> _Textauszug_
- - -

Die Welt der Mechatronik ist im Umbruch. Moderne Produktions- und Transportanlagen sind zu hoch- integrierten mechatronischen Systemen mit einem erheblichen Anteil an Embedded Software geworden und kommunizieren – ganz im Sinne von Industrie 4.0 – über das industrielle Internet miteinander. Dies erfordert die Kollaboration verschiedener mechatronischer Disziplinen.

 

Der Wandel zu Industrie 4.0 zwingt Ingenieure aus allen drei mechatronischen Disziplinen – Maschinenbau, Elektrotechnik und Softwareentwicklung – dazu, parallel zueinander zu arbeiten. Sie müssen Entwicklung, Test und Verifikation von Maschinensoftware so weiterentwickeln, dass sie am Ende die geforderte Funktionalität und Qualität erzielen.

- - -

> _Bereitgestelltes Material_

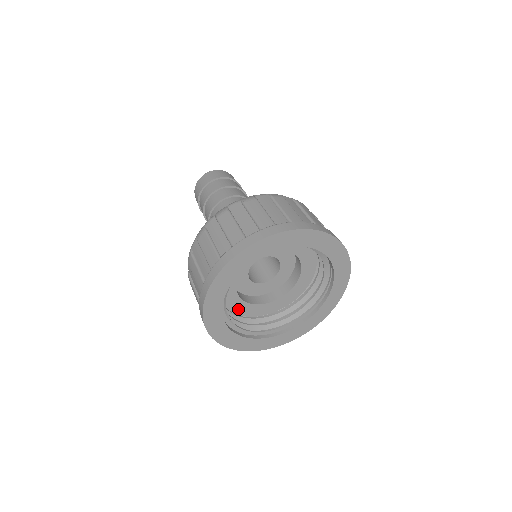
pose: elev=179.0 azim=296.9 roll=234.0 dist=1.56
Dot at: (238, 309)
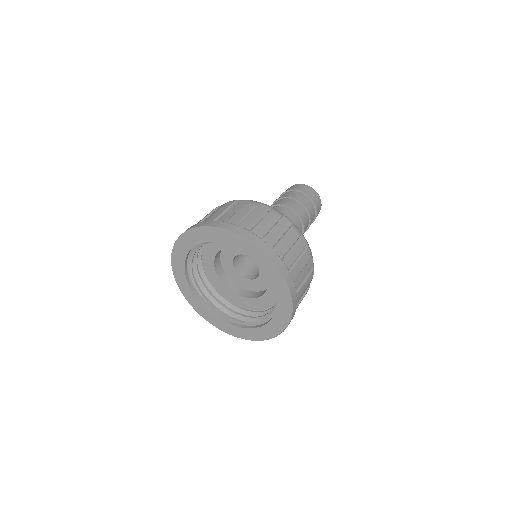
Dot at: (225, 294)
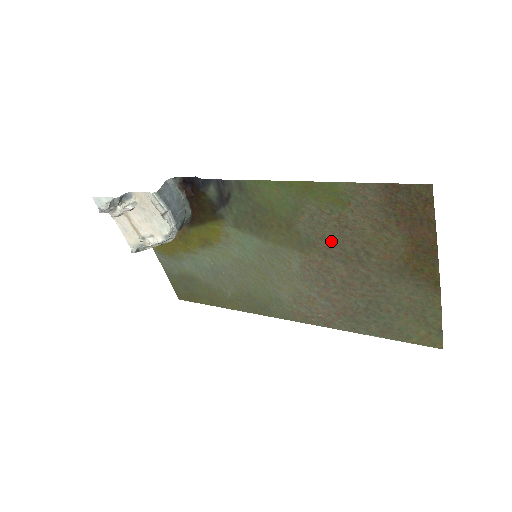
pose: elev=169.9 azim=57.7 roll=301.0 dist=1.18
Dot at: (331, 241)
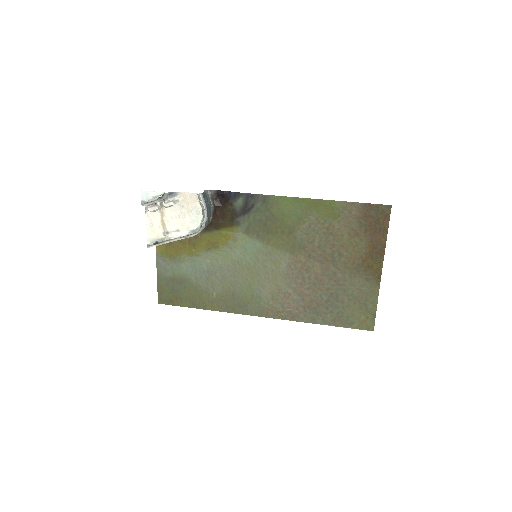
Dot at: (317, 245)
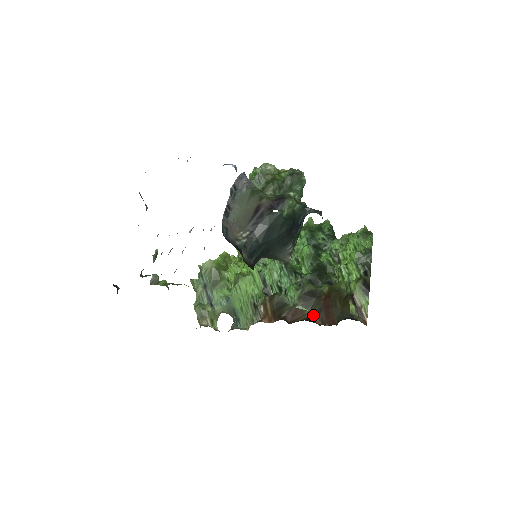
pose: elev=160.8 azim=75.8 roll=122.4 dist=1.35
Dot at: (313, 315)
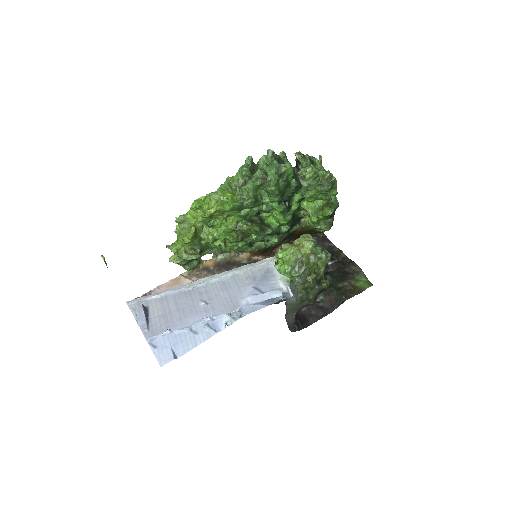
Dot at: (288, 241)
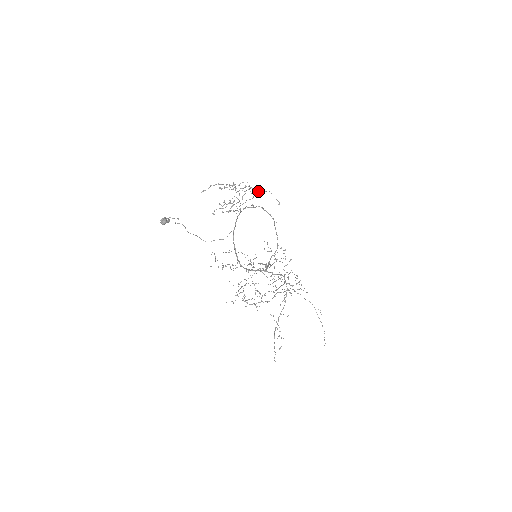
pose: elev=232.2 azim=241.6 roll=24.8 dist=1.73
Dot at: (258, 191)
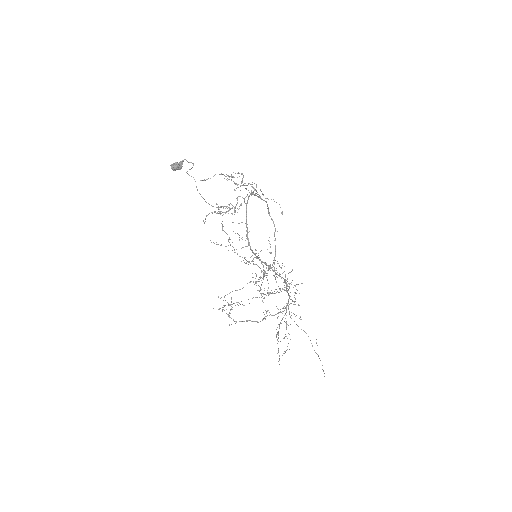
Dot at: (260, 197)
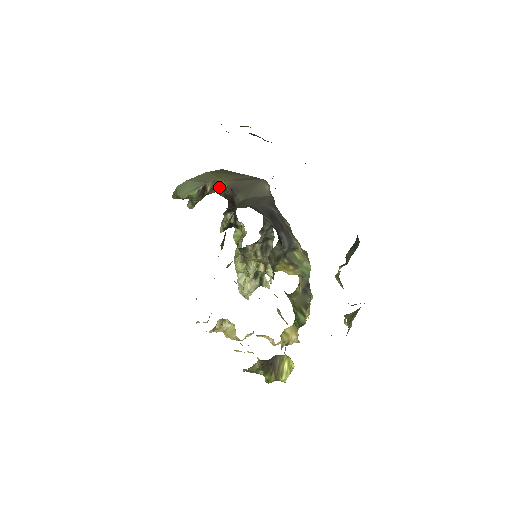
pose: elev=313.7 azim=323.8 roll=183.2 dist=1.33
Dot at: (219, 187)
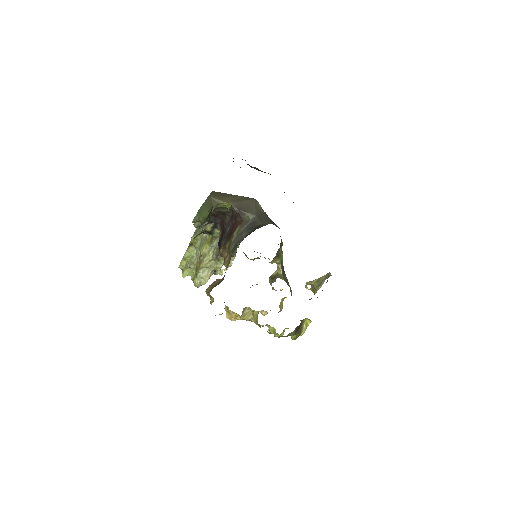
Dot at: (217, 207)
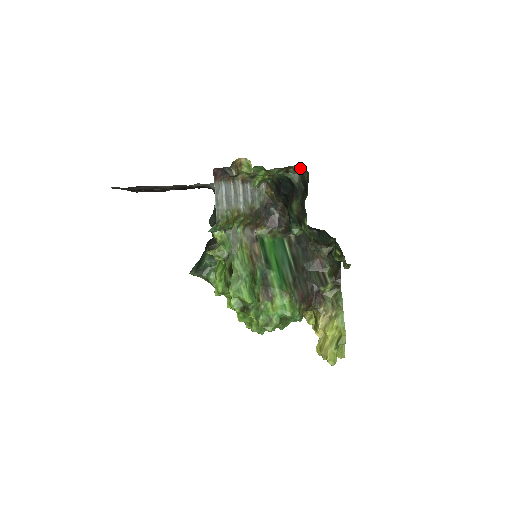
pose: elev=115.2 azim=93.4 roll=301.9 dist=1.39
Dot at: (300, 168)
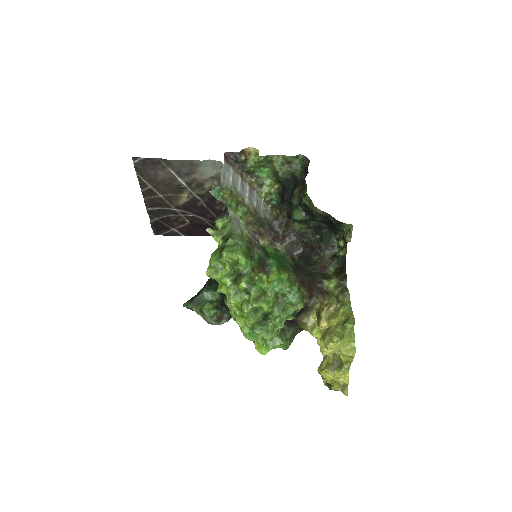
Dot at: (302, 161)
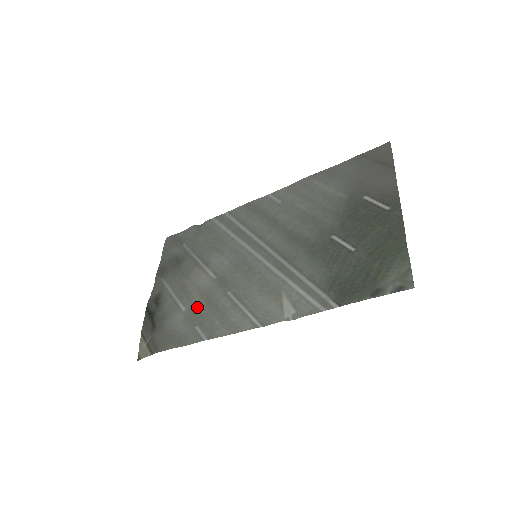
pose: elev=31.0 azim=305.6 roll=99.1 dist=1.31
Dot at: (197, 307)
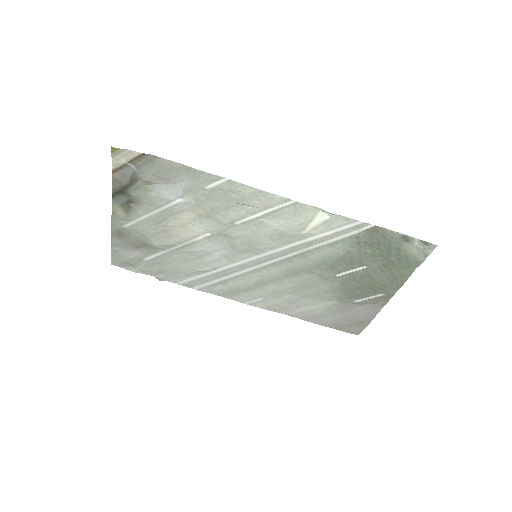
Dot at: (198, 205)
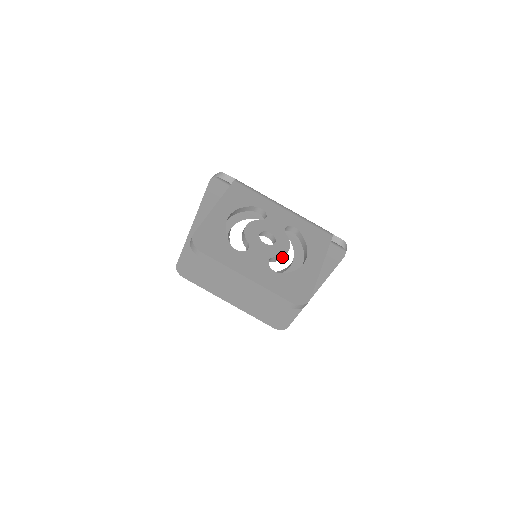
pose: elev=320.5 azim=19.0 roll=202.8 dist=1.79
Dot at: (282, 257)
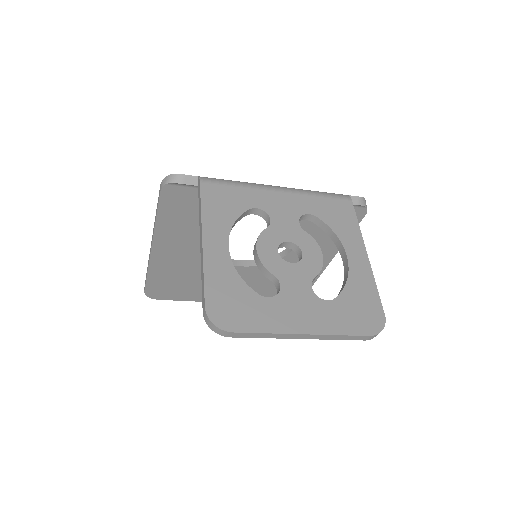
Dot at: (320, 270)
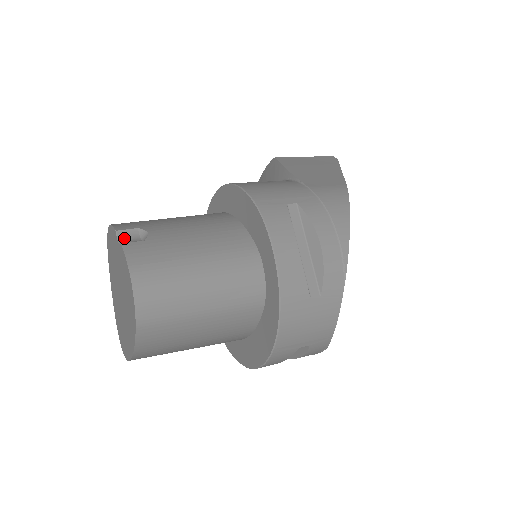
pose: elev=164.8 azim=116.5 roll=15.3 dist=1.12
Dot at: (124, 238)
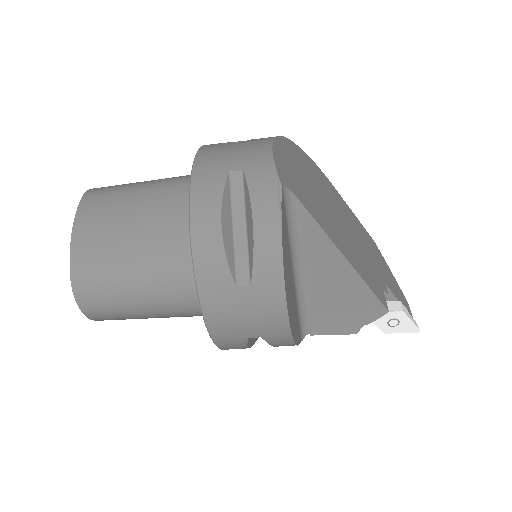
Dot at: occluded
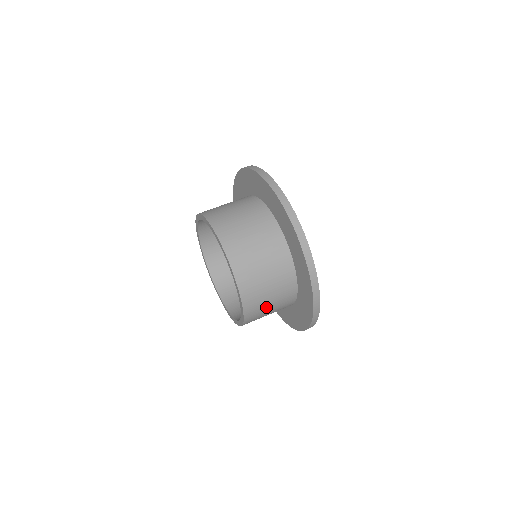
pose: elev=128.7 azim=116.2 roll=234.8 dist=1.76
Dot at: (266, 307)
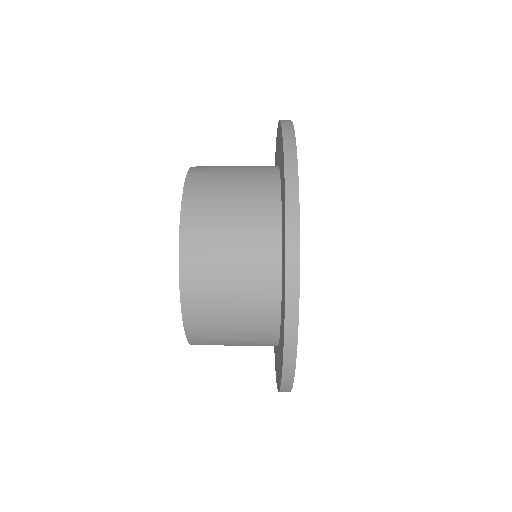
Dot at: (222, 289)
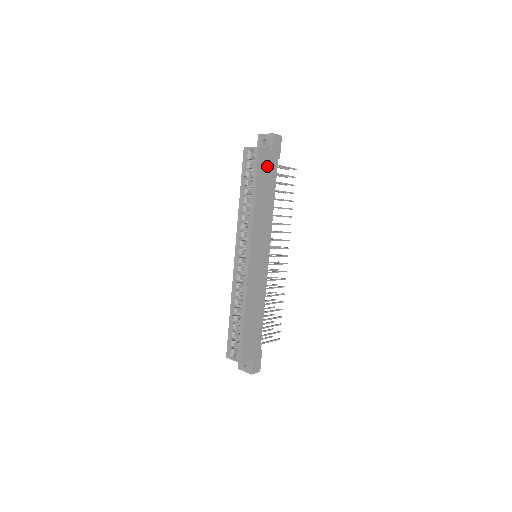
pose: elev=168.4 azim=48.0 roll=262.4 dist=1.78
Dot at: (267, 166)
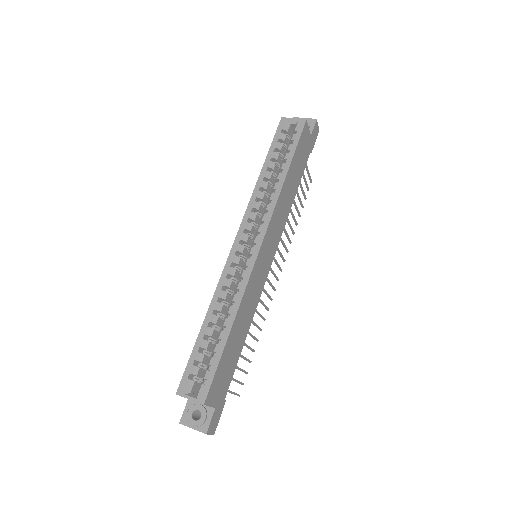
Dot at: (303, 149)
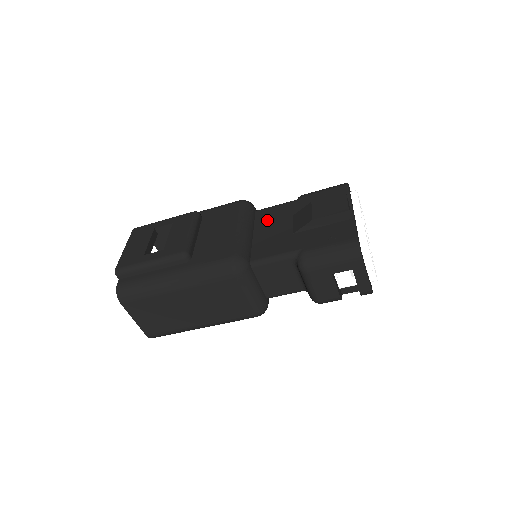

- - -

> _Aufgabenstellung_
Gib aus dem Textauszug über Industrie 4.0 alles von „Die Welt der“ bis hinunter zu „und Qualität erzielen.“ unverändert aus.

> _Das Ergebnis_
Die Welt der Mechatronik ist im Umbruch. Moderne Produktions- und Transportanlagen sind zu hoch- integrierten mechatronischen Systemen mit einem erheblichen Anteil an Embedded Software geworden und kommunizieren – ganz im Sinne von Industrie 4.0 – über das industrielle Internet miteinander. Dies erfordert die Kollaboration verschiedener mechatronischer Disziplinen.

 

Der Wandel zu Industrie 4.0 zwingt Ingenieure aus allen drei mechatronischen Disziplinen – Maschinenbau, Elektrotechnik und Softwareentwicklung – dazu, parallel zueinander zu arbeiten. Sie müssen Entwicklung, Test und Verifikation von Maschinensoftware so weiterentwickeln, dass sie am Ende die geforderte Funktionalität und Qualität erzielen.